Je ne dénonce pas l'Étiquette en soi, je dénonce la facilité avec laquelle on peut ou pourrait y mettre "tout sur le dos", comme si soudainement elle expliquait tout.

Je pense à ma minie qui a un Étiquette. Elle a un retard moteur, comme apprendre à sauter, rouler de la pâte à modeler... Elle a une Étiquette. C'est donc la faute à cette Étiquette, c'est pour ça qu'elle a ce retard.

Je pense à ma grande. Elle n'a pas d'étiquette... et soudainement, les mêmes spécialistes qui expliqueraient le retard de la minie par son Étiquette, diront que c'est un simple retard banal, rien d'anormal pour une enfant... Elle n'a pas d'Étiquette sur quoi mettre la faute...

L'Étiquette change-t-elle la vision qu'on a de notre enfant, malgré nous?

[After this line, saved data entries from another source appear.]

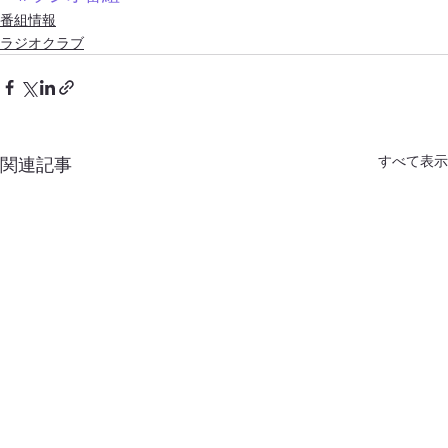
番組情報
ラジオクラブ
すべて表示
関連記事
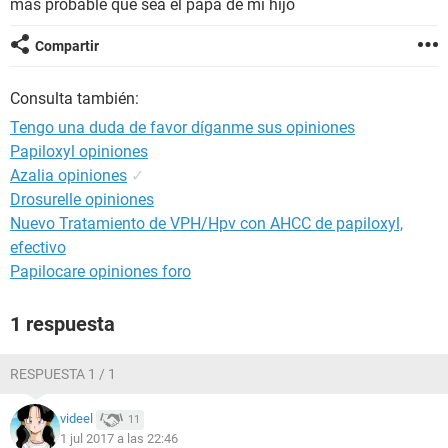
más probable que sea el papá de mi hijo
Compartir
Consulta también:
Tengo una duda de favor díganme sus opiniones
Papiloxyl opiniones
Azalia opiniones
✓
Drosurelle opiniones
Nuevo Tratamiento de VPH/Hpv con AHCC de papiloxyl,
efectivo
Papilocare opiniones foro
1 respuesta
RESPUESTA 1 / 1
videel
11
1 jul 2017 a las 22:46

Je le crois. Change-t-elle la vision qu'ont les intervenants? Je le crois aussi.

mercredi 7 avril 2010

Petite déséquilibrée

J'espère avoir fait réagir juste par le titre du message, ou du moins, attirée l'attention ici!

Non non je ne parle pas de déséquilibre mental, mais bien de déséquilibre physique. Je trouvais simplement drôle d'utiliser ce terme comme titre.

En fait la minie n'a pas vraiment de problème d'équilibre... alors de quoi vous mêler encore plus sur l'utilisation du mot déséquilibre!

Comme une image vaut milles mots



La minie en fait aime bien être en situation de déséquilibre, tout le temps. C'est difficile de la faire tenir assise plus que quelques minutes sans qu'elle s'installe à son aise... toute croche, en petit bonhomme, une jambe dans le vide... peu importe ce qui nous déséquilibrerait rapidement.  Pour ceux qui se posent la question sur la photo... NON elle n'était pas en train de débarquer de la chaise, c'était vraiment sa pause, son installation pour dessiner.

Recherche sensorielle? Possiblement. Pour le moment je n'ai pas trouvé de solution à ce problème, parce qu'avec la minie c'est vraiment un problème.

Tout est prétexte à se placer en déséquilibre... ou bien juste pas bien "grounder" comme le fait qu'elle se met beaucoup en petit bonhomme.



J'étais impressionnée elle avait à peine un an qu'elle se tenait très bien en petit bonhomme. Tout pour me rendre un peu dingue avec une petite grimpeuse qui se retrouve régulièrement, en petit bonhomme, sur la table de la cuisine.

 
 

L'heure des repas est compliquée. Elle bouge sans arrêt, la chaise d'appoint n'est pas à son épreuve... même attachée, le plateau installé, elle réussit à s'en sortir... pouvant quitter en plein milieu du repas. Sinon elle s'y coince les pieds, ou même sur le plateau pourquoi pas? Elle a mangé plusieurs mois, une jambe (parfois les deux) par-dessus ou sur son plateau de chaise... rien à faire c'était une bataille à tous les repas.



C'est elle, ma petite déséquilibrée!